Over Your Dead Body

“Officer Glassman,” said the officer. I looked at his name tag and saw the vague outline of a name that might be Glassman; I looked at his face instead and saw clearly Sara’s features reflected in him—the same nose, the same shape in the cheeks. He was definitely her brother. He looked at Jessica and Brielle, lingering just a little longer than he needed to on each one, then turned to look at Marci. “You’re new in town.”


And there was that old, familiar feeling again—not hate, but a sudden, almost crystalline clarity: I could kill this man without the tiniest bump in my heart rate.

No.

“Just passing through,” said Marci. Her endless joviality was gone, replaced by a brusque dismissal. She acknowledged him, gave the barest minimum of an answer, then turned away. She looked at Corey—why at Corey, of all people?—and nodded her head toward the ice cream stand. “We gonna get anything?”

The dark, near-scowl on Officer Glassman’s face showed that he didn’t like being ignored and he had the authority to make sure we noticed him. “What’s your name?” he asked. Almost as an afterthought he turned to me as well. “You too, kid. What’s your name?”

“David,” I said.

“Got any ID?”

“What flavors do they have?” asked Marci, still looking at Corey.

“I asked for your name,” said Glassman again, louder this time.

“Marci,” said Marci, looking at him again. “Are you from around here?”
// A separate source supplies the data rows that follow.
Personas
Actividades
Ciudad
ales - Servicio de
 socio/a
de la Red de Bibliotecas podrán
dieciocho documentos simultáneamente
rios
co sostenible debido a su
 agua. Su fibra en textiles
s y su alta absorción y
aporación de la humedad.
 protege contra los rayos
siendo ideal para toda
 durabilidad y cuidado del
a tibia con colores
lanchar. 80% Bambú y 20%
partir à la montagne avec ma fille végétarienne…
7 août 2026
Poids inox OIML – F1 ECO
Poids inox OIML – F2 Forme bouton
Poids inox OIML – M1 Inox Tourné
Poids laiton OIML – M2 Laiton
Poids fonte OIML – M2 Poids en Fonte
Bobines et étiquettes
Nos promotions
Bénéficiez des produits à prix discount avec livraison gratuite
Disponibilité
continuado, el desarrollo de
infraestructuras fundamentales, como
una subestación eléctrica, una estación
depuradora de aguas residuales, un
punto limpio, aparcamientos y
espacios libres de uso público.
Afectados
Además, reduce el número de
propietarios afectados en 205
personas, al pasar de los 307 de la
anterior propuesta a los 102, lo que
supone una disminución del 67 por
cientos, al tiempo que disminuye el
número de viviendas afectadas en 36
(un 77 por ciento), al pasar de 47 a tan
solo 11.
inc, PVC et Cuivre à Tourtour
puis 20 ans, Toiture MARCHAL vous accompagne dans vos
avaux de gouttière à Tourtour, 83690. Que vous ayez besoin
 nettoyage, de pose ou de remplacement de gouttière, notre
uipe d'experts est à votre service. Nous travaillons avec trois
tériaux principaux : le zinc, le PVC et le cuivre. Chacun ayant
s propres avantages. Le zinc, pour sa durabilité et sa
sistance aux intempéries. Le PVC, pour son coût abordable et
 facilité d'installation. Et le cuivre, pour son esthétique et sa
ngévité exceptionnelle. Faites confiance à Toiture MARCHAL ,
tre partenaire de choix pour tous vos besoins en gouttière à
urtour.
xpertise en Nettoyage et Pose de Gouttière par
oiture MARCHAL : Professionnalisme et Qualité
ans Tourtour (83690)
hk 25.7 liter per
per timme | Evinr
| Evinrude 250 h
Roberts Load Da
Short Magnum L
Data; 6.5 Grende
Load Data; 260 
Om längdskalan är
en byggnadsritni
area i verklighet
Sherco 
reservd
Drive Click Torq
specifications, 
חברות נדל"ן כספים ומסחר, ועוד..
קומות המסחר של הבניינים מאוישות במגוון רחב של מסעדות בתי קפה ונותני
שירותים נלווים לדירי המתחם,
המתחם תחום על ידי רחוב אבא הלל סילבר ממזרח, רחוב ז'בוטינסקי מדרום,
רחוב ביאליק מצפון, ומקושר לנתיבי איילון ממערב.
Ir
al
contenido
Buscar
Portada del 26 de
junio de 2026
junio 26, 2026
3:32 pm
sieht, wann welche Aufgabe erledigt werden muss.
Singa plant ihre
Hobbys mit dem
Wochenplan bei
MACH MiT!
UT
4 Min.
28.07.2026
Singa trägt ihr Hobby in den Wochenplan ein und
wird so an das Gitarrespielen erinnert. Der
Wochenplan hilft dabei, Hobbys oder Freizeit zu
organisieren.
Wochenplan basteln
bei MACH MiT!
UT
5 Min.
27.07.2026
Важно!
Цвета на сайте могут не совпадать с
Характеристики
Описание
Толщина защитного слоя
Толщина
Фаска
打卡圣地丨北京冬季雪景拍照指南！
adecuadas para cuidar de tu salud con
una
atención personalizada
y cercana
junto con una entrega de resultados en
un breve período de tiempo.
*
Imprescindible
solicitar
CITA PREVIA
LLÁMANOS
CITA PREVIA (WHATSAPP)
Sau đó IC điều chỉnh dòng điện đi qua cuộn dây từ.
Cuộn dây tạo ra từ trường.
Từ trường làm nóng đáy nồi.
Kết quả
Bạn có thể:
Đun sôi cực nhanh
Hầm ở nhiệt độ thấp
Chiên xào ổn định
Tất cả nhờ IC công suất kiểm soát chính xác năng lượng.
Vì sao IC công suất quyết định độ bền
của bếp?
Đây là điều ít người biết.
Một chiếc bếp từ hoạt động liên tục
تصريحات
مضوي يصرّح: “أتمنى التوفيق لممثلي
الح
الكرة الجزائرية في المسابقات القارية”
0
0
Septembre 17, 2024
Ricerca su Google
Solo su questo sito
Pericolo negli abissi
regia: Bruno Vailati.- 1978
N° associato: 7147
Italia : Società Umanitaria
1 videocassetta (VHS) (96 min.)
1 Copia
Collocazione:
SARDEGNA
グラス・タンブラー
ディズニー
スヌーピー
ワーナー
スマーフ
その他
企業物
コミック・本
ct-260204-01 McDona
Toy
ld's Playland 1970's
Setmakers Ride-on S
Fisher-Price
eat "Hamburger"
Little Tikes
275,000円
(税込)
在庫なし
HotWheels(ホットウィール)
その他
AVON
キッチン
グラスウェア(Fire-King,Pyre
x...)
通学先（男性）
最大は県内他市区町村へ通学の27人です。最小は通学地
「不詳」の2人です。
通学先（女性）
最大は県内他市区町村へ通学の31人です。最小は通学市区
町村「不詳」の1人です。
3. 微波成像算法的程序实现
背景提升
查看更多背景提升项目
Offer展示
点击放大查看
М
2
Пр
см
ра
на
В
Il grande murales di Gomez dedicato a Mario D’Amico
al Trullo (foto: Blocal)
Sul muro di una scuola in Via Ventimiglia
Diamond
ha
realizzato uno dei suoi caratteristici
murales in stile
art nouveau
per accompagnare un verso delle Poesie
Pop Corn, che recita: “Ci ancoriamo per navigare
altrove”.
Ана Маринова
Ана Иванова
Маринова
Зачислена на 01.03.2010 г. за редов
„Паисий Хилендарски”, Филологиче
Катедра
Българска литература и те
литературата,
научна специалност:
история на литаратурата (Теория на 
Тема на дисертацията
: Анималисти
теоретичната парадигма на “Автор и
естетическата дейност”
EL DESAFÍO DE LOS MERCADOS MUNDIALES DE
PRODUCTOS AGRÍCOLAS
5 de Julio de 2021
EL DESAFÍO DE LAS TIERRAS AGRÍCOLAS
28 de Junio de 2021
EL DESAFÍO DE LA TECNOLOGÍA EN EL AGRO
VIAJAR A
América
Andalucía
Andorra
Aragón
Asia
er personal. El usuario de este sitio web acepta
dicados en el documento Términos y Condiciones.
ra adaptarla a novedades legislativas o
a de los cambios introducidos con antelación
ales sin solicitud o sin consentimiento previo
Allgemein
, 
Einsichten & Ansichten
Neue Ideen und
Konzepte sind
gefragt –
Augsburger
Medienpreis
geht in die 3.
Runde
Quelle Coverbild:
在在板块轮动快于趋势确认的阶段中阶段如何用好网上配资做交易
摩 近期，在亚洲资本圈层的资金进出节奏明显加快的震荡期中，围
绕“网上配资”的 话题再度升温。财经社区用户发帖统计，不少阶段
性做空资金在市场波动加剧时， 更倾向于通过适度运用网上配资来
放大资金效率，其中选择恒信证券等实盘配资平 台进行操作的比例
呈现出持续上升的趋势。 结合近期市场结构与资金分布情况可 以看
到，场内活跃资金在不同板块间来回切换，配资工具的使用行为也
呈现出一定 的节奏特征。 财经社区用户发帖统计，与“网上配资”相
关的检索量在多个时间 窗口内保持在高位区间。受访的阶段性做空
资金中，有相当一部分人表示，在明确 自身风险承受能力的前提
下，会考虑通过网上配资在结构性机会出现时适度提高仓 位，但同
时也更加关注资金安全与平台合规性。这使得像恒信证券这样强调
It was obvious that Glassman was a jerk, and judging by the nickname Officer Cuddles, he had some kind of a reputation. Based on the way Corey and Paul looked uncomfortable, but Jessica and Brielle looked outright disgusted, it wasn’t hard to guess where that nickname had come from. The look on his face oscillated between lechery and anger; he could barely keep his eyes off of Jessica’s legs, easily visible in her jean shorts. And any time his look strayed elsewhere it was on one of the other girls, and well below their eyes. The local kids were all staying quiet, implying that this kind of thing happened often enough to be familiar, but never got bad enough to merit fighting back. I assumed he would pester us a little, maybe leer a bit, and then move on. He certainly wouldn’t try anything in the middle of Main Street like this.

But he might still insist on seeing our ID. And he looked like the kind of guy who, when we couldn’t show him any, would relish the opportunity to throw his weight around a little. We might lose everything we’d worked for, right here at Caboodle’s.

“I grew up here,” said Glassman. “Dillon’s first settlers were Glassmans.”

“Did they work in glass?” asked Marci. She didn’t smile when she said it—she wasn’t flirting—but she was definitely playing him a little. Feigning interest in his story to help him feel important, trying to defuse the initial burst of anger that had prompted him to ask for our IDs. Ignoring him had been her first gambit and it had backfired; now she was trying to keep him friendly.

“I … guess so,” said Glassman. “I hadn’t really thought about it.”

“Maybe in England they did,” said Marci. “And then when they came over here they started farming. Or ranching, I guess.” She scrunched up her forehead and nose, twisting her lips in an adorable look of innocent confusion. I worried she was taking it too far. “Do they have a lot of ranches around here?”

“This is corn country,” said Paul. “Well, corn now. A lot of it used to be wheat—”

“It was the government subsidies that changed the focus,” said Glassman, stealing back the spotlight without even looking in Paul’s direction. “Biofuels and whatnot. It doesn’t pay to be in anything but corn these days.”

“Being a cop’s more interesting anyway,” said Marci, but Jessica’s face fell so fast when she said it that I knew Marci had made some kind of blunder, tripping over some invisible Dillon trip wire.

Officer Glassman’s eyes darkened—his eyebrows knit together and his eyeballs appeared to get darker in their shadow. “You got a problem with the state police, missy?”

“Marci,” said Marci, and Glassman and I both stared at her in shock—he was already getting angry and she’d corrected him, blunt as could be. But even as he was starting to snarl out a protest, she laughed out loud—high peals of laughter that seemed to shake her whole body. She covered her mouth with her hand and raised her eyebrows, trying to stifle the laughter, and then started spewing out a high-speed apology: “Oh, I’m so sorry I’m so sorry, I thought you were saying my name and so I was telling you it was Marci, I’m such an airhead, I’m so sorry, please, um, please—” She looked as apologetic as a person could look while trying not to laugh, and her laughter was so infectious that Glassman and Paul both started chuckling with her. None of the rest of us did, though I tried to smile to keep the general atmosphere going.

“No harm done, Marci,” said Glassman. He hesitated a moment, thrown so thoroughly off his guard that he didn’t know what to say next. “You, um, here for ice cream?”

“What flavor do you recommend?” asked Marci, recovering her composure just slowly enough to make the laughter look sincere. She wiped a tear from her eye to complete the effect.